Top of Passage shown

Event 1, Phase 1: Problem Identification
Between the five groups, 47 unique problems were identified, the majority of which were distinctive to each individual group. Nine problems were identified between two or more groups. Table 4 shows the most commonly identified problem was lack of resources (human and financial) enable greater interagency working and ‘fear’ about repercussions if a wrong decision is made about discharge (i.e. risk aversion) was the second. The items most common and relevant to our research topic of interagency working and communication were: lack of clarity about expectations of each group, silo working, no multiagency processes and no-one taking responsibility for coordinating the transition.
Event 1, Phase 2: Solution Generation
There were 395 potential initial ideas generated across the groups. These range from high organizational level solutions, such as a complete change of service provision, (i.e. a mental health walk in center), to infrastructural (i.e. a shared information system), to cultural (i.e. starting discharge planning from admission).
Event 1, Phase 3: Decision Making
After a small group discussion and reduction of ideas, 24 unique ideas were presented to the whole group. These were considered feasible to deliver and implement either the next day, within the next month, or within six months. Ideas included large-scale ideas, such as the introduction of recovery colleges, to smaller scale interventions such as multiagency meetings. These 24 ideas were taken forward to event two for further discussion and prioritization. Table 5 presents the distinct solutions developed by the five small, multiprofessional teams.
Event 2, Phase 4: Prioritization, Implementation, and Intervention Development
The 24 ideas were deliberately reduced to the 10 most effective and feasible during group discussions. At this stage the group noticed that some ideas were very similar and it was decided that some would be combined, which left nine unique ideas to vote upon. The group voted unanimously to remove the 13 least effective or feasible ideas, for example removing those with past evidence of ineffectiveness or those not specifically focused on communication., Supplementary File 2 shows the reasons for exclusions and inclusions, primarily around a) scope what is achievable/feasible to implement within the team of professionals at the event and b) specificity to discharge, hence introductions of new services or mental health initiatives that did not focus on discharge were excluded.
Of the nine ideas, the three highest ranking ideas were: 1) multidisciplinary discharge teams with designated discharge coordinators in each relevant agency; 2) patient writes own discharge plan; 3) multiagency risk management. Table 6 shows the intervention ideas, the individual scores allocated to each, and the total score.
Table 6 The proposed intervention ideas, the scores provided by each participant and the total score.

Bottom of Passage shown
Top of Recorded information

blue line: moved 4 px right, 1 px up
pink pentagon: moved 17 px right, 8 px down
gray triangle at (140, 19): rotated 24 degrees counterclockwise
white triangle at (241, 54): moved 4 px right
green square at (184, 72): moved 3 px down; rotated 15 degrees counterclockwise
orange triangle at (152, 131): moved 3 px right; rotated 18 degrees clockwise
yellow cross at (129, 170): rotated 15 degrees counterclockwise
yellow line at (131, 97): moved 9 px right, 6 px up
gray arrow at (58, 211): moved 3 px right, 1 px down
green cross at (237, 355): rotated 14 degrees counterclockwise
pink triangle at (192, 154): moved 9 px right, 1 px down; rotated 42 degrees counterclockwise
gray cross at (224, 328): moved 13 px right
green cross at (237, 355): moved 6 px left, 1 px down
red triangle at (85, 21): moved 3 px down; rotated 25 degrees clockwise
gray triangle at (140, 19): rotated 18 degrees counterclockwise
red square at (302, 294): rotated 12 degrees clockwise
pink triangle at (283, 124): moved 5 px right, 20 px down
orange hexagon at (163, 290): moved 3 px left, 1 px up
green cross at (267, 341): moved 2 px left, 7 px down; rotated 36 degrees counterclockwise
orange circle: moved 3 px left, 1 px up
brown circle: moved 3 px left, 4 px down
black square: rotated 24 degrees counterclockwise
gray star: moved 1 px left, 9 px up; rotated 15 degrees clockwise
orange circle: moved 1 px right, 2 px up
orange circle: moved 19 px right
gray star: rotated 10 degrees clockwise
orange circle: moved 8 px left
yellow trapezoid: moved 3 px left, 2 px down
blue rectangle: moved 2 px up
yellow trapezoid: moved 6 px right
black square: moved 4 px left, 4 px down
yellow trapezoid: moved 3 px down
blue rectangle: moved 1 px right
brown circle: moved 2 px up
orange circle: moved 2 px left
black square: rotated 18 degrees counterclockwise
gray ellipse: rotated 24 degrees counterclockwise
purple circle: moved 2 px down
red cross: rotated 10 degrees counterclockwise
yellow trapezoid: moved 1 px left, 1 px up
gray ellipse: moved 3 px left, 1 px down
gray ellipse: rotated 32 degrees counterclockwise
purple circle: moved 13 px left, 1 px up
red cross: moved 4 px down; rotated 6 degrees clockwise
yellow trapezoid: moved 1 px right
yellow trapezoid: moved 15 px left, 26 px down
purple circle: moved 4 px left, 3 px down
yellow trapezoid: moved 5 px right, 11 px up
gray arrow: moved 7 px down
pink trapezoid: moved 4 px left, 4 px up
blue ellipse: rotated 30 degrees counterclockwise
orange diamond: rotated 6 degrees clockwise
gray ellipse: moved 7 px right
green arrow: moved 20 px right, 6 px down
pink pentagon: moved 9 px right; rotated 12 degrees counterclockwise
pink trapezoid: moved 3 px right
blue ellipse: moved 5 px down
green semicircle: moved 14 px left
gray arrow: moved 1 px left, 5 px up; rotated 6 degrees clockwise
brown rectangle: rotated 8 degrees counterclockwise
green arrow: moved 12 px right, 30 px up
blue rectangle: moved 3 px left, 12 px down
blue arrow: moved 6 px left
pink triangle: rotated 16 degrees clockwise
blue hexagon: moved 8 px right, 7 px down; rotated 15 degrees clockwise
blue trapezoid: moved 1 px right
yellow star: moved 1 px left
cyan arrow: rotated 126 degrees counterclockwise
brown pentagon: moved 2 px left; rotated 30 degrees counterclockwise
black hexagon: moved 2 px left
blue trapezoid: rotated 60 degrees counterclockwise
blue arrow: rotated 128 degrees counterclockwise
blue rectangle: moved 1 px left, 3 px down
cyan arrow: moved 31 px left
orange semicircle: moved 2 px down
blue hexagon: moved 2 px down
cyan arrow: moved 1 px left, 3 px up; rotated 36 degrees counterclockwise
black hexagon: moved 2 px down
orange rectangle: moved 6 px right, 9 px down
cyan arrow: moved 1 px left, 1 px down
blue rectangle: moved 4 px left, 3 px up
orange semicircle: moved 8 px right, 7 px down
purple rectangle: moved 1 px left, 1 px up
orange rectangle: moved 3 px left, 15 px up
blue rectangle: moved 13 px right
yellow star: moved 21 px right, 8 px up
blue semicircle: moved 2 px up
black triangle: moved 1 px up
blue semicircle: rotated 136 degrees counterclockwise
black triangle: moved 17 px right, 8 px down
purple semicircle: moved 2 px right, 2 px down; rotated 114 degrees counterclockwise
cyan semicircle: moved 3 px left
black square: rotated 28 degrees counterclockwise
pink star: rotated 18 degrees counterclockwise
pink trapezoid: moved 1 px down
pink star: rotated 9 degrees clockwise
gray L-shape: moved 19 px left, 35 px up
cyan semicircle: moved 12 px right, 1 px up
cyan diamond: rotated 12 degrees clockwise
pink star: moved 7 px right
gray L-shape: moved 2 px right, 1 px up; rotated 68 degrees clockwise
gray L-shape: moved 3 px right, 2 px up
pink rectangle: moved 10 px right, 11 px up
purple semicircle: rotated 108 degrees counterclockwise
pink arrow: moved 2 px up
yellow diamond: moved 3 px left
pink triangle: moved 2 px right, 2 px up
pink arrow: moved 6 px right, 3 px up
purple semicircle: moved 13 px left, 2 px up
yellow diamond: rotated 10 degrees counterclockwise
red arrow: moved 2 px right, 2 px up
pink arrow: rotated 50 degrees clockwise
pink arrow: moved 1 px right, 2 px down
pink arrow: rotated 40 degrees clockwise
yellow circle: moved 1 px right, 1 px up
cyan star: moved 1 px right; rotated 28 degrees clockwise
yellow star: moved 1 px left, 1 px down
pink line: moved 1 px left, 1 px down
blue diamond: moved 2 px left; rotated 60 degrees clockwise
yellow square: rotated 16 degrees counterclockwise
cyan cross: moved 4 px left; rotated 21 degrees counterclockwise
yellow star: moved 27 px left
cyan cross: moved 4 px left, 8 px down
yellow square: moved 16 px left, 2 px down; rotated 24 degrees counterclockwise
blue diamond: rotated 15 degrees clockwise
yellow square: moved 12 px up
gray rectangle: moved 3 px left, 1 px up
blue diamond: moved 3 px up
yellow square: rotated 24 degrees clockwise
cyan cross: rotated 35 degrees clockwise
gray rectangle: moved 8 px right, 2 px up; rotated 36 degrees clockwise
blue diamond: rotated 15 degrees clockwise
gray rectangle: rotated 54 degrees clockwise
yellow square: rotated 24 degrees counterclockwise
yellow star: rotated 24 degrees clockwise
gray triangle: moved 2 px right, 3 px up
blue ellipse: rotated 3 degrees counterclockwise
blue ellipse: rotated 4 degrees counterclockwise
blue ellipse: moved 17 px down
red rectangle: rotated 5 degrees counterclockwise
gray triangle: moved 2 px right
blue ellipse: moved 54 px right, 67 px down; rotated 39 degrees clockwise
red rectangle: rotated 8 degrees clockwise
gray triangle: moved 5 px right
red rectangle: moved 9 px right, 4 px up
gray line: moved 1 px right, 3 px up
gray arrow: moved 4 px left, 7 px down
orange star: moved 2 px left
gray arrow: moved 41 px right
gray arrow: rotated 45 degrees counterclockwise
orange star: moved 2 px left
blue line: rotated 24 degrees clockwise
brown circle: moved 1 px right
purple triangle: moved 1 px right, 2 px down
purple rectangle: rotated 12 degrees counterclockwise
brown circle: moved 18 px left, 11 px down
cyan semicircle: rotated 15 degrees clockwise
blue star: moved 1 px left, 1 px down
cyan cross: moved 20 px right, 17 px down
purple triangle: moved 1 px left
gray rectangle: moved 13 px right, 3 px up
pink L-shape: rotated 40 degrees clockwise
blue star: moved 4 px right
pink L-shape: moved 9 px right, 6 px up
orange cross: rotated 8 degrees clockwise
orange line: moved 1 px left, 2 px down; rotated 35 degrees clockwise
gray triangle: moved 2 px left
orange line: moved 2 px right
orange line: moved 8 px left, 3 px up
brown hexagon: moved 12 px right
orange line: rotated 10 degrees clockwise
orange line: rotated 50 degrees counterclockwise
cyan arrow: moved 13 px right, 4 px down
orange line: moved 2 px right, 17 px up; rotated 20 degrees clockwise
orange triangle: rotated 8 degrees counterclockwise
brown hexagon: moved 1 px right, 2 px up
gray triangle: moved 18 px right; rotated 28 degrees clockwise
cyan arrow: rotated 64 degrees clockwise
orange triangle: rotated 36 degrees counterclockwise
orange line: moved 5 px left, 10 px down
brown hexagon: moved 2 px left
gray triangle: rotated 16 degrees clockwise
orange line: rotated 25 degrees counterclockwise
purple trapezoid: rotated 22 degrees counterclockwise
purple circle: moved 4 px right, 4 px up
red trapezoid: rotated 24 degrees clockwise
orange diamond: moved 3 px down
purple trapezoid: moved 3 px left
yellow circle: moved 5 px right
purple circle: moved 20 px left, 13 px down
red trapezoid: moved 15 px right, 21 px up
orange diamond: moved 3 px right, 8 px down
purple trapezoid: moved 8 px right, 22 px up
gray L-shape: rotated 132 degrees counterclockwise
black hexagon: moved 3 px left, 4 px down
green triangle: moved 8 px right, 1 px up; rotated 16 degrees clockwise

Bottom of Recorded information

§ **What to do**
According to the passage on the discharge planning events, how many potential initial ideas were generated across the groups during solution generation? The records have nothing to do with this work.

§ **Result for this exercise**
395 potential initial ideas were generated.